*** Supplied records Section Begins ***

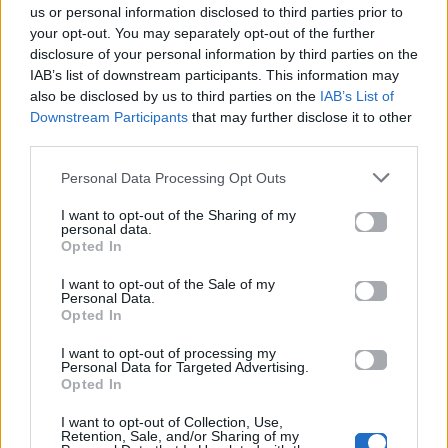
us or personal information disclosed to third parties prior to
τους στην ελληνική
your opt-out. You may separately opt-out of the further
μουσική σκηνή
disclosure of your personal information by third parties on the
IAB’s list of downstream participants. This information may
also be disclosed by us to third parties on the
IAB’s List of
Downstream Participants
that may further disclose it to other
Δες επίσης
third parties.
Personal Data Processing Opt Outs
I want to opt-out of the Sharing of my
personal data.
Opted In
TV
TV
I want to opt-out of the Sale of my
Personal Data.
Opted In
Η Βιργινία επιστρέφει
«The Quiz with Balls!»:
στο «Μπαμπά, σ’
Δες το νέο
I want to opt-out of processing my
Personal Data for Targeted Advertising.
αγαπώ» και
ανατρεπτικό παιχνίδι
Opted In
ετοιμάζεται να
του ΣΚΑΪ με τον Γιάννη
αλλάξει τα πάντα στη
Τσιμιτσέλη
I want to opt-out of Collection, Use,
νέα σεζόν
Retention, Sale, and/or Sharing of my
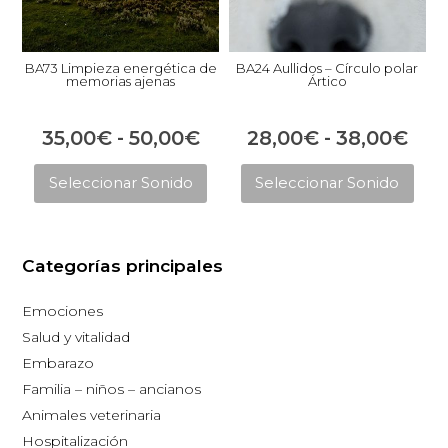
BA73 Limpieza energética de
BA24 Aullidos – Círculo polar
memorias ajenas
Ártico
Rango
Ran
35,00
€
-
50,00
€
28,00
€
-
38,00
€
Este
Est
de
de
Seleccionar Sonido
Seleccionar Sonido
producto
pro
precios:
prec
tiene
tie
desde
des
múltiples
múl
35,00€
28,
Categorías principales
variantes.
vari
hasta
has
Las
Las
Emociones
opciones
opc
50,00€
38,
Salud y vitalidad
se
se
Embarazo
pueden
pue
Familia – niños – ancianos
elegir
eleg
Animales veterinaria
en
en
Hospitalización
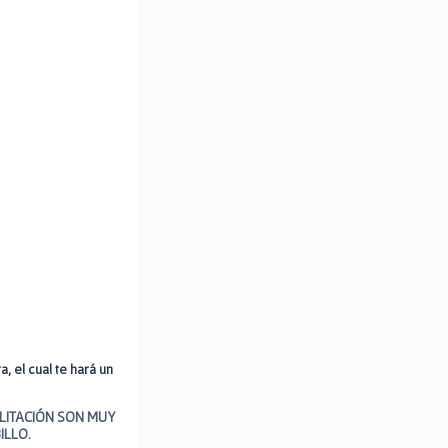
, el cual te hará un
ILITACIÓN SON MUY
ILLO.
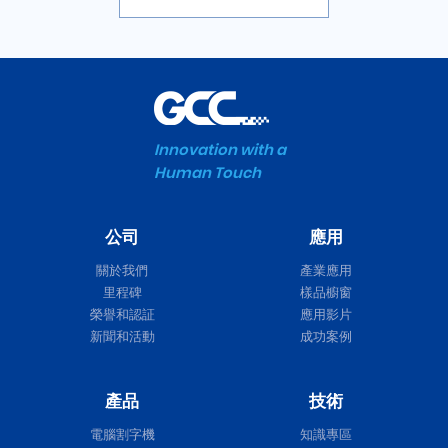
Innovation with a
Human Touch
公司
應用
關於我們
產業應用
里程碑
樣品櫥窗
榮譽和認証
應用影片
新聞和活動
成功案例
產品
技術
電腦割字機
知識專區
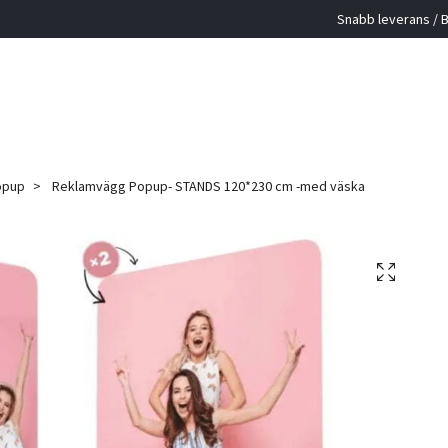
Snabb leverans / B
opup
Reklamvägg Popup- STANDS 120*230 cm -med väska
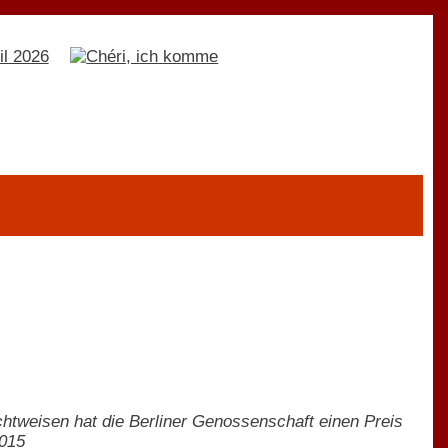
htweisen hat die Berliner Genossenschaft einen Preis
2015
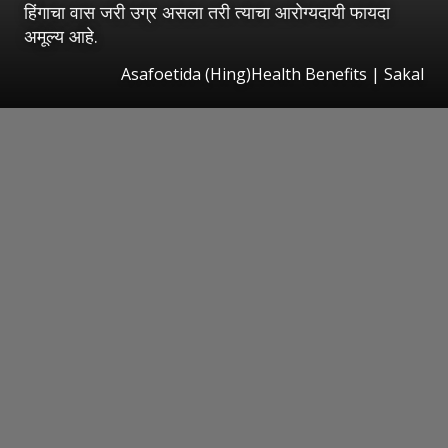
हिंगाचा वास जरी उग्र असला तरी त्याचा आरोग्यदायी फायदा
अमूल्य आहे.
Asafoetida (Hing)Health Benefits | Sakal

*** Supplied records Section Ends ***

Work instructions: Count the lines of the material that include the word "parties", then state only the total.

Written solution: 4